Makeup & Hygiene ProtocolEasyStagecraft Course · Tier 1B · Module 6 (Wardrobe & Makeup) · v1.0 · print and stick on the makeup-room wall
Why this is the rule that actually matters. Everything else in makeup is taste; hygiene is non-negotiable, because shared makeup spreads eye and skin infections through a cast in days. Conjunctivitis and cold sores travel on shared applicators. Print this, put it on the makeup-room wall, and brief it before show week — not during.
The four hygiene rules
Rule 1 · Never share eye or lip products
Mascara, eyeliner, lip products are per-person, full stop. These carry the highest infection risk — conjunctivitis and cold sores travel on shared applicators. No exceptions, no "just this once."
Rule 2 · Individual kits or per-person allocation
Each performer has their own eye and lip items. Shared base products (foundation, powder) are applied with disposable or sanitised applicators — never fingers-into-the-pot, never the same sponge across faces.
Rule 3 · Clean brushes
Brushes are washed and sanitised between uses and between people. A brush kit and brush cleaner is a real budget line, not an optional extra. A dirty brush is a shared applicator with extra steps.
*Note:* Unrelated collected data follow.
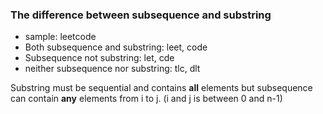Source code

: ### The difference between subsequence and substring
- sample: leetcode
- Both subsequence and substring: leet, code
- Subsequence not substring: let, cde
- neither subsequence nor substring: tlc, dlt

Substring must be sequential and contains **all** elements but subsequence can contain
**any** elements from i to j. (i and j is between 0 and n-1)
 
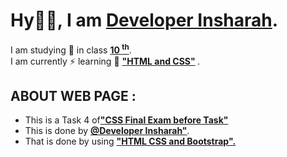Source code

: <h1>Hy👋🏻, I am <b><u>Developer Insharah</u></b>.</h1>
I am studying 📖 in class <b><u>10 <sup>th</sup></u></b>. <br>
I am currently ⚡ learning 📖 <b> <u> "HTML and CSS"</u> </b>.<br>
<h2>ABOUT WEB PAGE :</h2>
<ul>
  <li>This is a Task 4 of<b><u>"CSS Final Exam before Task"</u></b></li>
  <li>This is done by <a href="https://github.com/DeveloperInsharah"><b><u>@Developer Insharah"</u></b></a>.</li>
  <li>That is done by using  <b><u>"HTML CSS and Bootstrap".</u></b></li>
</ul>
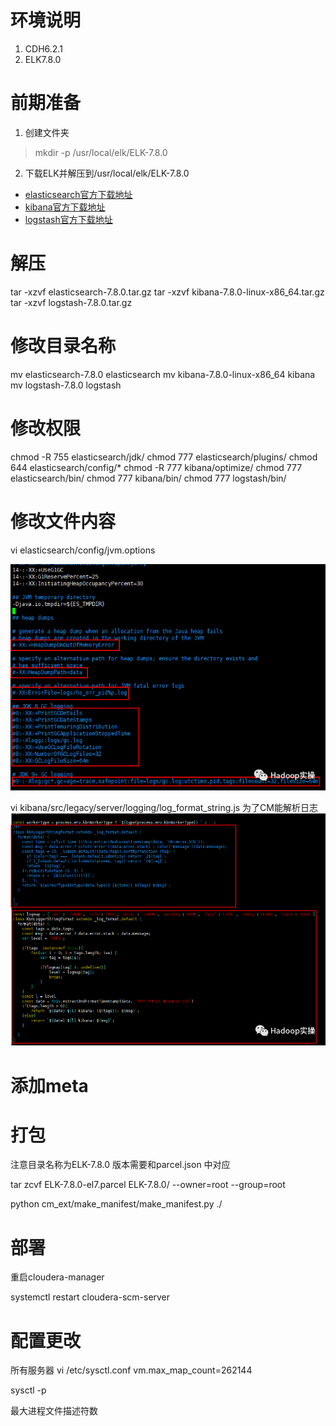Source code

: # 环境说明
1. CDH6.2.1
2. ELK7.8.0

# 前期准备
1. 创建文件夹

> mkdir -p /usr/local/elk/ELK-7.8.0


2. 下载ELK并解压到/usr/local/elk/ELK-7.8.0

* [elasticsearch官方下载地址](https://artifacts.elastic.co/downloads/elasticsearch/elasticsearch-7.8.0-linux-x86_64.tar.gz)
* [kibana官方下载地址](https://artifacts.elastic.co/downloads/kibana/kibana-7.8.0-linux-x86_64.tar.gz)
* [logstash官方下载地址](https://artifacts.elastic.co/downloads/logstash/logstash-7.8.0.tar.gz)


# 解压
tar -xzvf elasticsearch-7.8.0.tar.gz
tar -xzvf kibana-7.8.0-linux-x86_64.tar.gz
tar -xzvf logstash-7.8.0.tar.gz

# 修改目录名称
mv elasticsearch-7.8.0 elasticsearch
mv kibana-7.8.0-linux-x86_64 kibana
mv logstash-7.8.0 logstash

# 修改权限
chmod -R 755 elasticsearch/jdk/
chmod 777 elasticsearch/plugins/
chmod 644 elasticsearch/config/*
chmod -R 777 kibana/optimize/
chmod 777 elasticsearch/bin/
chmod 777 kibana/bin/
chmod 777 logstash/bin/

# 修改文件内容

vi elasticsearch/config/jvm.options

![image](/Images/BigData/Cloudera/CDH/ClouderaManager/ELK/1.png)

vi kibana/src/legacy/server/logging/log_format_string.js
为了CM能解析日志
![image](/Images/BigData/Cloudera/CDH/ClouderaManager/ELK/2.png)



# 添加meta

# 打包

注意目录名称为ELK-7.8.0
版本需要和parcel.json 中对应

tar zcvf ELK-7.8.0-el7.parcel ELK-7.8.0/ --owner=root --group=root

python cm_ext/make_manifest/make_manifest.py ./



# 部署

重启cloudera-manager

systemctl restart cloudera-scm-server



# 配置更改
所有服务器
vi /etc/sysctl.conf
vm.max_map_count=262144

sysctl -p




最大进程文件描述符数
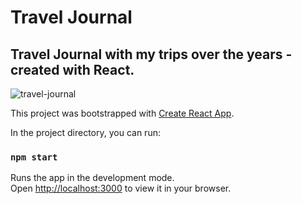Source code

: <h1>Travel Journal</h1>
<h2>Travel Journal with my trips over the years - created with React. </h2> 
  
![travel-journal](https://user-images.githubusercontent.com/100399727/173833302-861d0e56-2eb3-41ee-9e63-b1df3be10256.png)


This project was bootstrapped with [Create React App](https://github.com/facebook/create-react-app).

In the project directory, you can run:

### `npm start`

Runs the app in the development mode.\
Open [http://localhost:3000](http://localhost:3000) to view it in your browser.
Rule 4 · Allergy checks before show week
Ask the cast about sensitivities and latex allergies before show week, not during. Latex FX and some adhesives are common triggers. Record allergies on the cast sheet and flag them to the makeup crew.
The one-sentence version for the wall: Eye and lip products are personal. Base is shared only with a clean, disposable applicator. Brushes are washed between faces. Allergies are known before, not discovered during.
The three jobs makeup does (so you spec the right kit)
Job
What it's for
Cost shape
Base / corrective
Foundation and base so faces don't wash out under bright stage lighting. Stage lighting flattens and bleaches features; even a "no-makeup" look needs base to read from the house. This is the bulk of what a cast needs.
Highest volume — every cast member, every show
Character / aging
Shading, highlight, stipple and liner to age a teenager into a grandparent or sharpen a villain.
Skill-dependent but cheap in materials
Special FX
Bruises, blood, wounds, scars. A small kit of cream colours, fake blood and a bit of latex covers most school needs.
Show-specific — spec it to the script
Consumables run out — budget to replenish
Foundation, wipes, cotton buds, setting spray, fake blood, brush cleaner, disposable applicators — these are consumed, not kept. A kit specced "for the show" is gone by the second weekend. Budget makeup as base kit PLUS a replenishment line sized to the length of the run, and you won't be doing a chemist run on closing night.
Makeup-room setup checklist
This protocol printed and on the wall
Per-person eye/lip items labelled with each performer's name
Disposable applicators / fresh sponges stocked for shared base
Brush cleaner + a wash-and-dry spot for brushes between faces
Hand sanitiser at every station
Cast allergy list visible to the makeup crew
Sharps/bin and wipes for clean-down
Replenishment stock for the run (not just one show) — and a reorder route via the ESC Store
Good, even mirror lighting (so makeup is applied to read under stage light, not room light)
Before / between / after — the routine
Before each show: sanitise stations, lay out per-person kits, fresh applicators out, brushes confirmed clean.
Between performers: wash/sanitise any brush that touched a face; new disposable applicator for shared base.
After the run: bin disposables and anything eye/lip that's been opened; deep-clean and store reusable brushes; note what to reorder before next show.